- WORK INSTRUCTIONS -
Copy out every line of the data exactly.

+++ DATA FOR PROCESSING +++

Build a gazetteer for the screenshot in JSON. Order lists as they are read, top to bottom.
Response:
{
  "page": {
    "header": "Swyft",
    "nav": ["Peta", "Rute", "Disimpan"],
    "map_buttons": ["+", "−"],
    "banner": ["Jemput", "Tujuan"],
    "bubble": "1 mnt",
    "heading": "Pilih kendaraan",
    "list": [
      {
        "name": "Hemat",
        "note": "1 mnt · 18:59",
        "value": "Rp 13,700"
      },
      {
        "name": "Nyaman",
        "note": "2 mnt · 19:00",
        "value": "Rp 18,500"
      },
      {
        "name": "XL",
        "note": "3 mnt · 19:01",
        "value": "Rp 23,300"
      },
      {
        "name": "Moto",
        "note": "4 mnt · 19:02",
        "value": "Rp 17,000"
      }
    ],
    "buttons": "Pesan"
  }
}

+++

- EXERCISE SOLUTION -
Build a gazetteer for the screenshot in JSON. Order lists as they are read, top to bottom.
Response:
{
  "page": {
    "header": "Swyft",
    "nav": ["Peta", "Rute", "Disimpan"],
    "map_buttons": ["+", "−"],
    "banner": ["Jemput", "Tujuan"],
    "bubble": "1 mnt",
    "heading": "Pilih kendaraan",
    "list": [
      {
        "name": "Hemat",
        "note": "1 mnt · 18:59",
        "value": "Rp 13,700"
      },
      {
        "name": "Nyaman",
        "note": "2 mnt · 19:00",
        "value": "Rp 18,500"
      },
      {
        "name": "XL",
        "note": "3 mnt · 19:01",
        "value": "Rp 23,300"
      },
      {
        "name": "Moto",
        "note": "4 mnt · 19:02",
        "value": "Rp 17,000"
      }
    ],
    "buttons": "Pesan"
  }
}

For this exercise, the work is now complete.